Start of Selection
# What's your favourite childhood sweet?



## horusd (10 Mar 2011)

I bought a sherbet fizz  today with a liquorice stick. Boy it brings back happy memories  . What's your favourite childhood sweet ? Another personal favourite was Curely Wurelys. Happy days.


----------



## thedaras (10 Mar 2011)

Dib dabs, similar to your favorite,but with a lollypop!
Kalipso bars..red devil ice pops..mint choc ices

And American creme soda was  a favorite childhood drink.


----------



## horusd (10 Mar 2011)

I loved American cream soda! Must see if I can lay my mits on a bottle. I used to pop some HB icecream into it. Lurvely


----------



## becky (11 Mar 2011)

Use to love chocolate mice and high land toffee bars.   

If me and my sister were good, my mother would let us walk to the with 10 pence each.  We'd buy a chilly willy 3 pence, a lollipop for 2 pence and a bag of taytos for 5 pence (remember there was a clear part to the bag where you could see the taytos).

We use to sit on the wall outside the shop and eat out feast.  One day we found a 50 pence on the ground.  Still remember how excited we were with the fortune we had to buy more sweets with.


----------



## Marion (11 Mar 2011)

My all-time favourite sweets were _refreshers_. 

They just fizzed inside the mouth. But I also loved sherbet.

Marion


----------



## truthseeker (11 Mar 2011)

Aniseed balls - the old ones that had a really hard white bit in the centre.

And black jacks - although theyre still about.


----------



## MrMan (11 Mar 2011)

mr freeze and canada dry


----------



## Shawady (11 Mar 2011)

horusd said:


> I loved American cream soda! Must see if I can lay my mits on a bottle. I used to pop some HB icecream into it. Lurvely


 
I seen bottles of cream soda on sale in Aldi last week. Not sure if it is american cream soda or if there's any difference.


----------



## thedaras (11 Mar 2011)

Fizzle sticks anyone??
And TK lemonade..
Like Becky,we were given 10p to spend on Fridays and would be delighted with ourselves,and bought a load of sweets,which then changed as we got older to a loose cigerette and a match for 2p!!!!!!!

We often bought broken biscuits that the local shop got from Jacobs..

We also had a particular dinner on different days.
For example, Friday was always the local chipper for fish and chips.Saturday was always stew,and on Sundays and Only Sundays we would get a trifle desert.
End of Selection
Start of Data listing
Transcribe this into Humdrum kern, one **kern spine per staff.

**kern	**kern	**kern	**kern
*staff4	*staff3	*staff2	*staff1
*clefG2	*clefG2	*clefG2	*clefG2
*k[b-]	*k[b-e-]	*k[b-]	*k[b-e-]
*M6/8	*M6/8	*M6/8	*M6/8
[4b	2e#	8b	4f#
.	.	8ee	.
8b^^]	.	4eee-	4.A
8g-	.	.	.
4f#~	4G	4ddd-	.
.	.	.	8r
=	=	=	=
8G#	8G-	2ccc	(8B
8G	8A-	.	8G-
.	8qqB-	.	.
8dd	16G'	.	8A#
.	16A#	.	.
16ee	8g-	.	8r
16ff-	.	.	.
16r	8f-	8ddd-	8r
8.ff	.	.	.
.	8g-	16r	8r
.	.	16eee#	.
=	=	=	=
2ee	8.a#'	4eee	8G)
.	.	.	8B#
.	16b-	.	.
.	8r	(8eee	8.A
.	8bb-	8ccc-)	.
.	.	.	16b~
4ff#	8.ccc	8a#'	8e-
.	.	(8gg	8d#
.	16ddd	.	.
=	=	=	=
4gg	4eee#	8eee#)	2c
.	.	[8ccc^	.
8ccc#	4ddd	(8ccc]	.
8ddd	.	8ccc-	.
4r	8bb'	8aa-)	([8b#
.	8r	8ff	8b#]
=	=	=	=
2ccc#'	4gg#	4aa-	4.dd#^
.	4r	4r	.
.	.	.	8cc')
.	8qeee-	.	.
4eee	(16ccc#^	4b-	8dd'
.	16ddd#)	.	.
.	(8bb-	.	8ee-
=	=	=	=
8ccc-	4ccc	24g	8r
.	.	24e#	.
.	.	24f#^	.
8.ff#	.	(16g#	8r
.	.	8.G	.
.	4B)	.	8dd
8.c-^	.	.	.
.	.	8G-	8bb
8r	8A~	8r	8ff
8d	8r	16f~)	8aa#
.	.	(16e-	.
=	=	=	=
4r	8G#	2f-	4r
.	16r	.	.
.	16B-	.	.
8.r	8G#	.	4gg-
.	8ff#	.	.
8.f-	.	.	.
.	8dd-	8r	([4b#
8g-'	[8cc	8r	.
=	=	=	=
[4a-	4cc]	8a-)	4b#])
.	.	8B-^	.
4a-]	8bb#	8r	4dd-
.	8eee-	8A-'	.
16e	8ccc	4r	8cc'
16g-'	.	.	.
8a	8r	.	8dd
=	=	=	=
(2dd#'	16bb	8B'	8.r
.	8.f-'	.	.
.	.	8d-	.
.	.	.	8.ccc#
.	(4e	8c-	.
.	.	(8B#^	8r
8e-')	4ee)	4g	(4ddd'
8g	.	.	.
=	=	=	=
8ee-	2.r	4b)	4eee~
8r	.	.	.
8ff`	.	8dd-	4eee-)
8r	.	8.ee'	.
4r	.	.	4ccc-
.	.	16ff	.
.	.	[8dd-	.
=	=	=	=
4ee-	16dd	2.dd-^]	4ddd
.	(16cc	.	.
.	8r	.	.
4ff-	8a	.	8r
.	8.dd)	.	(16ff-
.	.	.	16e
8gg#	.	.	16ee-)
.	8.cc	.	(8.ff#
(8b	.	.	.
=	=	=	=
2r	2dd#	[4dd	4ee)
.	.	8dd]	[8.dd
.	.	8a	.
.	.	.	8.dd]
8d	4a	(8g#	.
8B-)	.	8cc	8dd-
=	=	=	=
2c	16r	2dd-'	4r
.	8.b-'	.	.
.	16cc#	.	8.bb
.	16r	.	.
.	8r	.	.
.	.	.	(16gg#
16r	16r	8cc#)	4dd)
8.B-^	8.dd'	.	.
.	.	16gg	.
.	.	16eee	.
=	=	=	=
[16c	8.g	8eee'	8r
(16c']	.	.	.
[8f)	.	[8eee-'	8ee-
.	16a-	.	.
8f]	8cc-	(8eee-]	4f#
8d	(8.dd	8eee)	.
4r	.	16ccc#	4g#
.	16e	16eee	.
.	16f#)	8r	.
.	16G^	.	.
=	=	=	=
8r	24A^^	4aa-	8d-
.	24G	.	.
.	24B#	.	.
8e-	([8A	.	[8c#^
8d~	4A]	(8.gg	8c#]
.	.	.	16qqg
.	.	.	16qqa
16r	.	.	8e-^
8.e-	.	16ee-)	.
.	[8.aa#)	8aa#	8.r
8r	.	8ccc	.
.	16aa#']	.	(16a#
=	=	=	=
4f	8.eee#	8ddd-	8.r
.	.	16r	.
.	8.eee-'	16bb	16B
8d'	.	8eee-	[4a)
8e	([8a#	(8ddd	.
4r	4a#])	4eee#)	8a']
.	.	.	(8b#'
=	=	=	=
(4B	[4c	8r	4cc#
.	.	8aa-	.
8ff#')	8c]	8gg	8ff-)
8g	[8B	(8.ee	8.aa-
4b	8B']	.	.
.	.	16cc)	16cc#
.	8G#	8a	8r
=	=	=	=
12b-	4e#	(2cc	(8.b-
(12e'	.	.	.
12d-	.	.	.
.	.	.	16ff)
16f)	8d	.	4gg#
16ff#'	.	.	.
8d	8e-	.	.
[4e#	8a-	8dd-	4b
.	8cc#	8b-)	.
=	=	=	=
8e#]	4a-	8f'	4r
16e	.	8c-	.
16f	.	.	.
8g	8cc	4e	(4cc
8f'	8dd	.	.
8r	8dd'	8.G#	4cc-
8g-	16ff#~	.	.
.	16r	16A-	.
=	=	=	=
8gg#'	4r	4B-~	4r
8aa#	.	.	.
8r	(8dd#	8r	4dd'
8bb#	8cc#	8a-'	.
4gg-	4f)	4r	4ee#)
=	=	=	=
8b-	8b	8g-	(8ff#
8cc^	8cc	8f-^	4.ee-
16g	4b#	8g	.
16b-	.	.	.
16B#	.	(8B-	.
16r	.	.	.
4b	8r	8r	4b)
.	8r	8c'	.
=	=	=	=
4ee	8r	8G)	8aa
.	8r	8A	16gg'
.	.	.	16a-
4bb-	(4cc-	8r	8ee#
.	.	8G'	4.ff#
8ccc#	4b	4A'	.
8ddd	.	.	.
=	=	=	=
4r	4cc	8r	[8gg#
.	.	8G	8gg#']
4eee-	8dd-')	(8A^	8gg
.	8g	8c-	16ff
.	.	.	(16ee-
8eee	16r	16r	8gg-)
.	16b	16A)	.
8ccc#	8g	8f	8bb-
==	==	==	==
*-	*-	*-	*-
End of Data listing
Task list:
• a. Which usernames post in the childhood sweets thread? Give each one once.
• b. In the sweets thread, where did Shawady see bottles of cream soda on sale?
• c. Duplicate the part of the sweets thread that opens with the words containing "## Shawady (11" and closes with "there's any difference.".
The material has no connection to the thread about childhood sweets.

Answers in order:
• a. horusd, thedaras, becky, Marion, truthseeker, MrMan, Shawady

• b. In Aldi, the week before the post.

• c.
## Shawady (11 Mar 2011)

horusd said:


> I loved American cream soda! Must see if I can lay my mits on a bottle. I used to pop some HB icecream into it. Lurvely


 
I seen bottles of cream soda on sale in Aldi last week. Not sure if it is american cream soda or if there's any difference.